Donate to charity and save on your taxes

December 17, 2014

Often, you can get a tax break for charitable donations. Discover more about taxes and charitable donations, so you can do good and save money at the same time.

Donate to charity and save on your taxes


The benefit to your taxes from charitable donations actually comes in the form of a credit, rather than a deduction.

  • The difference is simply that while deductions reduce the total amount of income you can be taxed on, credits directly reduce the amount of actual tax you pay after deductions.
  • In the case of donations, the credit in general is for up to 75 per cent of your net income. In the final year of life this goes up to 100 per cent of net income.

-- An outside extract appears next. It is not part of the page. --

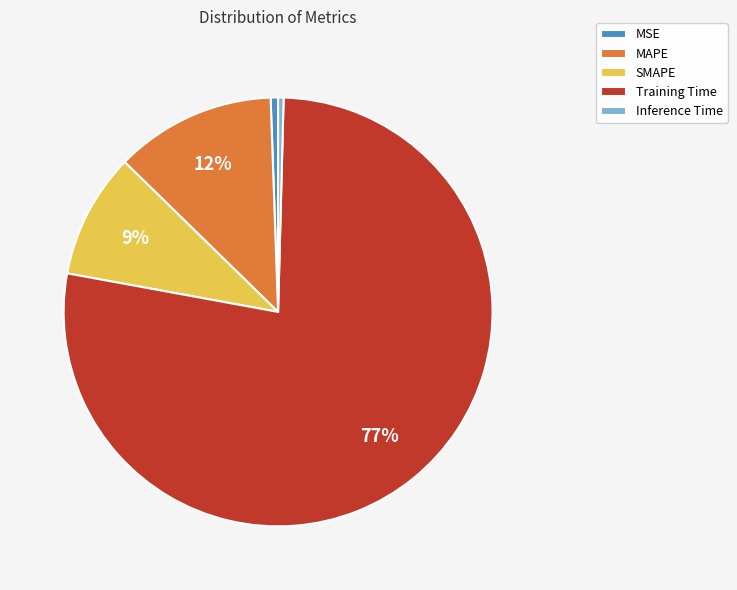

Which slice is the largest?

Training Time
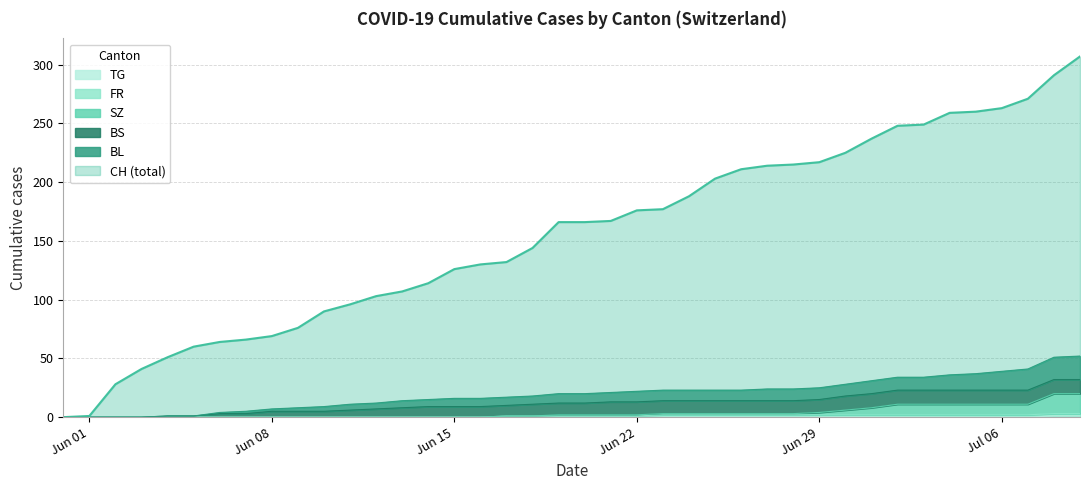

What is the average value of the BL series?

20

In general, to be eligible for a tax credit, you have to be donating to a registered charity.

  • The donation has to be a gift to the charity, meaning that raffles, charity dinner receipts and the like are not generally eligible.
  • Until 2017, there is an additional credit available to first-time donors. It's called the First-Time Donor's Super Credit and it adds 25 per cent to the rate for up to $1000 of donated money.

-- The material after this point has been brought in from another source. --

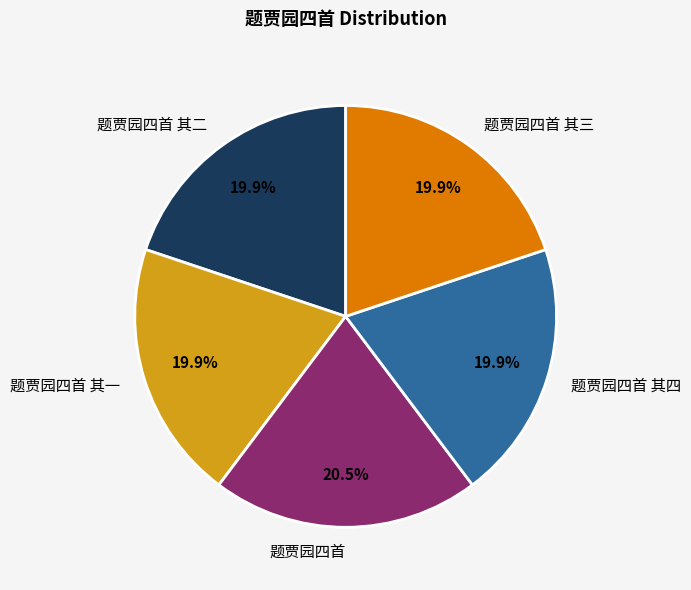

To the nearest percent, what is the combined percentage of 题贾园四首 and 题贾园四首 其四?

40%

Organizing and maximizing your credits

It's important to remember a few things when doing your taxes, with regard to donations.

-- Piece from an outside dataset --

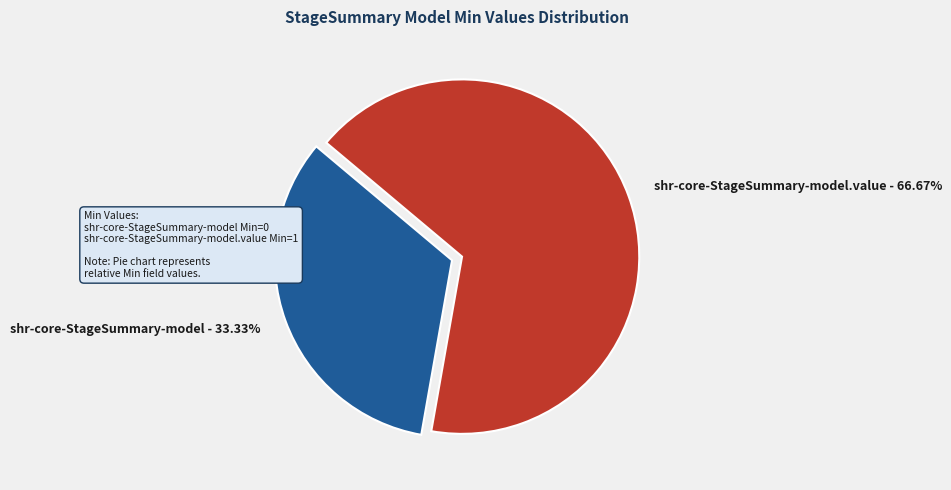

What is the majority slice?

shr-core-StageSummary-model.value - 66.67%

  • You can actually combine charitable donations with your spouse to maximize the total credit received, depending on your respective incomes and deductions.
  • You can carry some donations forward to future years for up to five years.

Other types of charitable giving

There are a lot of other ways to give besides one-time donations.

  • There are credits available for donations of stock and other publicly traded securities.
  • More commonly, however, are in-kind donations. Over 90 per cent of people aged over 15 make some kind of donation. This can include physical goods like clothing, food, art or toys, or even property.

Claiming your charitable donations

To gain the benefit of tax credits, you have to keep the receipts and claim your donations on your tax forms.

  • There are different categories, as discussed, but they're generally calculated on Schedule 9 and then Schedule 1 of your federal tax form, as well as on the provincial tax form.